At one traditional Hungarian restaurant in Budapest, the only thing that even resembled a vegetable was actually a legume, in the form of pea stew. I’m not a big fan of peas, but green in a menu full of browns has a way of calling my name. (It turns out that they were creamed peas, so probably even less healthy than their lean meat counterparts, but that’s what we call “taking risks while traveling.”)
In Germany, it seemed that the entire populace was singing a love song to boiled white asparagus. I tell you, I enjoy almost any vegetable, and grilled green asparagus is high on my list. But slimy pale spears of boiled white asparagus? No wonder the country sticks to its pork. Anyway, I’m sure there was some vitamin buried deep inside the unappealing flesh, and even white asparagus can provide a welcome break from potatoes.
2. Stay in a hostel or rental house and use the kitchen.
Fruits and vegetables can grow in most countries, or at least can be imported, despite what the restaurant menus may lead you to believe. If you stay at a place with a kitchen, you can balance your heavy eating out with a bit of lighter home cooking. If a supermarket has a sad, wilting selection of produce, head to the frozen aisle for more options.
3. Check out local markets.
Even if you don’t have a kitchen, many local markets serve freshly cut fruit—some even accompanied with plastic forks ready for eating. In addition to sliced fruit or easy-to-eat grabs like apples and bananas, most markets will have stalls of nuts and dried fruit. Although loaded with sugar, a handful of dried fruit can do the trick in a pinch.
4. Head to a vegetarian restaurant.
Research vegetarian restaurants, either through word of mouth, Yelp or apps like Foursquare. If a meal without meat isn’t blasphemy for you (and it’s probably not, if you’re trying this hard to seek out some veggies), then a good bet would be a vegetarian restaurant.
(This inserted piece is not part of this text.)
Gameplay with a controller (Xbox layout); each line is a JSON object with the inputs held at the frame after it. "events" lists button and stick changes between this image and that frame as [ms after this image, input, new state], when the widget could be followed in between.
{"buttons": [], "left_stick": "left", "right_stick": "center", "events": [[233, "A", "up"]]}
It may be the lone vegetarian restaurant in the whole city, but hey, there will be a salad there with your name on it.
5. Order from the sides menu.
While pig or beef may take center stage on a menu, seek out that little sides section. It may be so small you’ll need spectacles to find it, but in most cases, it’s there, offering not just extras of bread and potatoes but also small salads, grilled vegetables or something resembling plants. On the off-chance that there’s still nothing there that’ll offset scurvy, try asking the waiter if the kitchen can whip up a small side of grilled veggies. Most places are accommodating, and the majority of kitchens do have vegetables on hand, despite hard and fast evidence suggesting otherwise.